À la question d’emblée posée de savoir si la référence critique ici privilégiée est bien univoque, de Platon à Kant et jusqu’à la philosophie pratique (juridique notamment) contemporaine, il est répondu que la démarche adoptée, d’ordre systématique plutôt qu’historique, n’ignore pas les différences entre les pensées qu’elle regroupe en un même idéal-type (analytique, herméneutique ou critique) pour en retenir l’essentiel, qui semble bien, dans le cas de la référence critique, être constitué par la réflexion et l’action (et non pas l’explication et la production ni même la compréhension et la participation), par-delà la différence des âges de la métaphysique, de la critique de la métaphysique et de la post-métaphysique.

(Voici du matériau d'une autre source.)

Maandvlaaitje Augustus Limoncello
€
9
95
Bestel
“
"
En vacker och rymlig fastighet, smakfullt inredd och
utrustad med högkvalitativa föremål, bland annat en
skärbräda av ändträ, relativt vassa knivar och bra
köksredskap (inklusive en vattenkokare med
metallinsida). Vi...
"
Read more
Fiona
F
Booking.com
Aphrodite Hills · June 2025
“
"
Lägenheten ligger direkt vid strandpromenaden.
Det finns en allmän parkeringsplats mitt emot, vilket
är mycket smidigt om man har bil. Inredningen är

Mais se pose alors la question de la légitimité de la prétention de ce paradigme critique de se constituer en une anthroponomie globale, comme s’il comportait une normativité propre qui fût susceptible d’intégrer en les dépassant les paradigmes analytique et herméneutique. Puisqu’il s’agit ici de la réalité humaine, ne faut-il pas effectivement reconnaître que pour en prendre la connaissance la plus complète, mais aussi lui permettre de s’accomplir au mieux, il est nécessaire de faire droit tout à la fois à sa dimension naturelle (dont l’explication analytique ne peut tout à fait méconnaître la finalité – au moins pour ce qui est de l’homme -, fût-elle inconsciente et involontaire), à sa dimension culturelle dans son acception ethno-sociologique (dont la compréhension herméneutique ne peut réduire le sens à son aspect collectif, mais doit en reconnaître aussi la part individuelle) et à la dimension de la culture entendue au sens éthico-politique, dont la réflexion critique met en évidence la réalité tendue vers des Idées (du vrai, du bien et du beau) qui constituent autant d’horizons normatifs consciemment représentés et volontairement choisis ? Une telle conception de la condition humaine semble bien en constituer la synthèse ontologique, épistémologique et pratique maximale en ce que la culture elle-même ne devient un objet à étudier que dans le cadre du projet que l’homme fait de s’accomplir, comme en témoignent elles-mêmes les normativités à l’œuvre dans la production technique et la participation esthétique ou religieuse, qu’il peut alors paraître légitime de tâcher d’intégrer harmonieusement en les subordonnant à l’action éthique, juridique et politique, plutôt que de les laisser s’affronter violemment.

Mais le débat se radicalise encore de la question de savoir si cette prétention du modèle critique d’accorder à de telles Idées normatives le statut de l’universalité et de la nécessité ne constituerait pas une présomption bien dangereuse, comme les Lumières et leur devenir historique parfois autoritaire, voire meurtrier, en témoignent. Il est alors rappelé que, par-delà leur triple détermination, analytique (avec l’empirisme anglais et les Encyclopédistes français), herméneutique (avec l’humanisme esthétique allemand) et critique (chez Rousseau et Kant), les Lumières consistent pour l’essentiel en une critique de la métaphysique qui en désubstantialise et donc dédogmatise les Idées pour en faire des épures formelles susceptibles de normer une tâche de vérification et de libération infinie qui, bien loin d’exclure tel ou tel individu ou groupe humains, les appelle à participer comme co-sujets à ce processus d’universalisation d’une humanité d’autant plus pacifiée qu’éclairée.

En réponse à des questions d’ordre plus particulier, il est enfin redit que toutes les formes culturelles (science et technique, religion, art et littérature, politique, droit, morale, philosophie) peuvent et doivent prendre leur part à une telle histoire universelle – sauf à  prétendre s’absolutiser et donc se dogmatiser -, ce que seule une théorie et une pratique de la culture de type critique et auto-critique, philosophique par essence, semble être à même de garantir en éveillant sans cesse et toujours plus l’homme au caractère constitutivement critique de sa condition, irréductiblement tendue entre le sentiment malheureux de sa finitude et l’aspiration à une infinitude heureuse.